* [ACTION ITEM] The records below must be copied in full; omit the images.

* [DATASET]
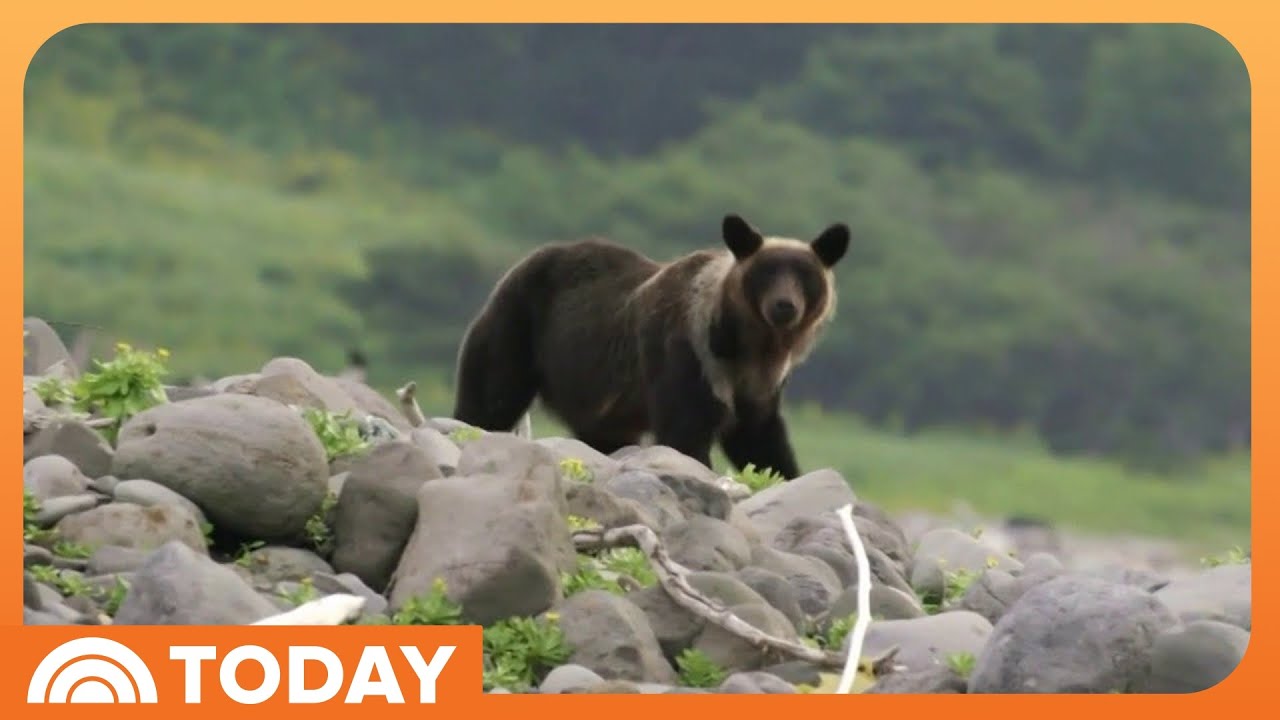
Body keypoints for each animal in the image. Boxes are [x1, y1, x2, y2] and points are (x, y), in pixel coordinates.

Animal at [450, 213, 849, 480]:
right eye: (766, 272)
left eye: (805, 275)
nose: (784, 306)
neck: (745, 343)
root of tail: (522, 261)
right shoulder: (689, 354)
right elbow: (685, 431)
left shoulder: (760, 385)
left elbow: (760, 441)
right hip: (519, 327)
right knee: (491, 394)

* [FINISHED EXERCISE]
Body keypoints for each animal in the image. Boxes are [x1, y1, x2, y2] and points are (x, y), in pixel coordinates.

Animal at [450, 213, 849, 480]:
right eye: (766, 272)
left eye: (805, 275)
nose: (784, 306)
neck: (745, 343)
root of tail: (522, 261)
right shoulder: (689, 354)
right elbow: (685, 431)
left shoulder: (760, 385)
left elbow: (760, 441)
right hip: (519, 327)
right knee: (491, 394)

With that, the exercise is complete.